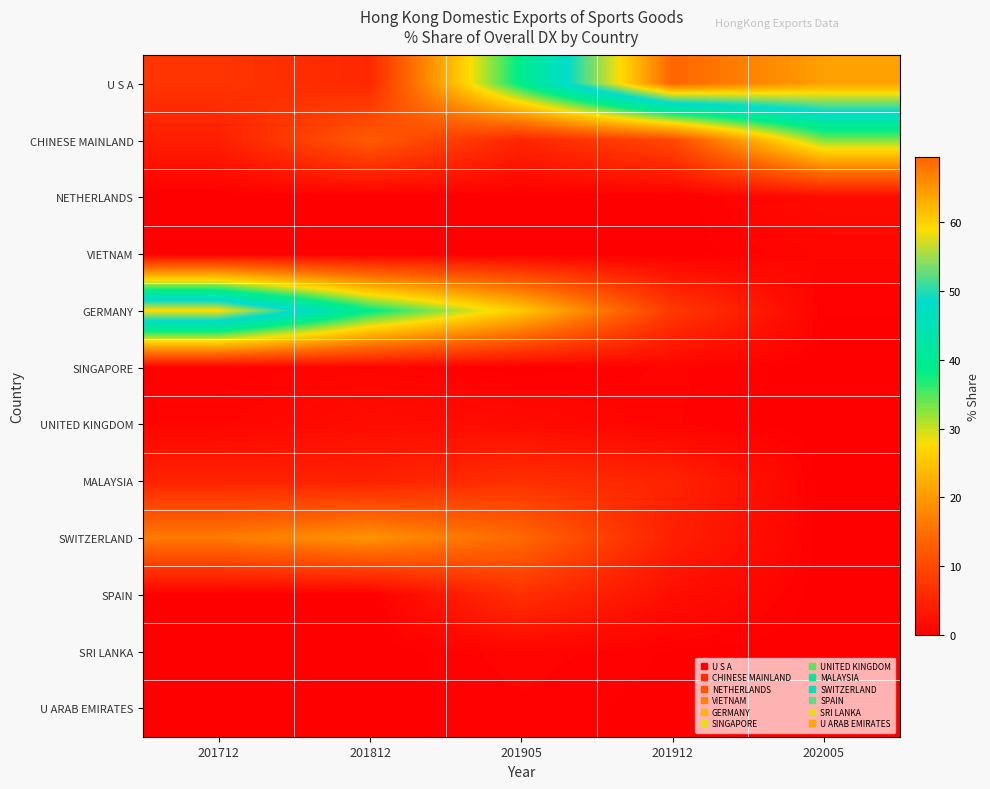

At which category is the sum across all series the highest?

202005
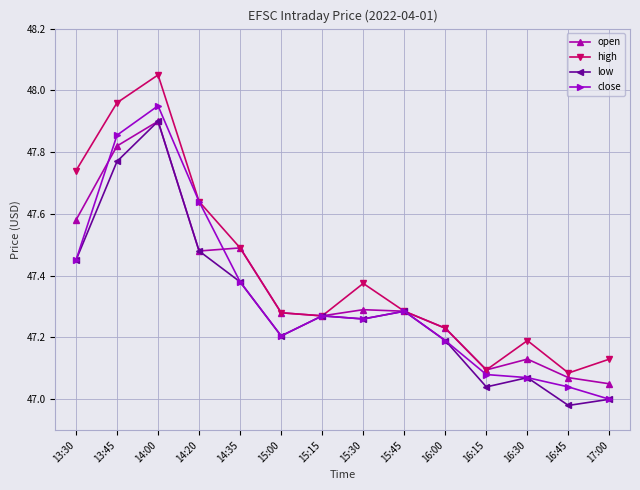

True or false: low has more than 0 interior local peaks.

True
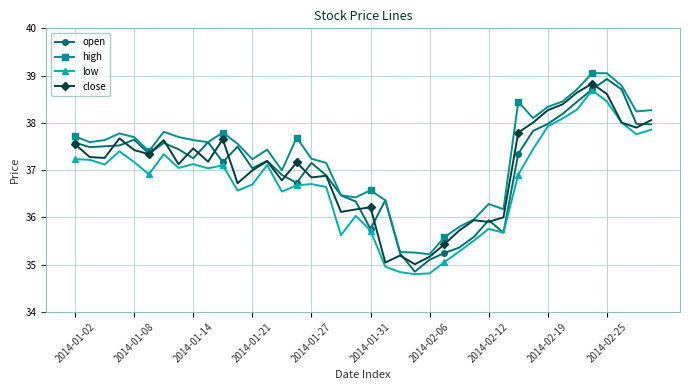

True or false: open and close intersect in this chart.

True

□ □ □ □ □ □ □

### ACTIVITY
Return every record above line for line, unchanged, without the pictures.

### RESULT
At which category is the sum across all series the highest?

202005

True or false: low has more than 0 interior local peaks.

True

True or false: open and close intersect in this chart.

True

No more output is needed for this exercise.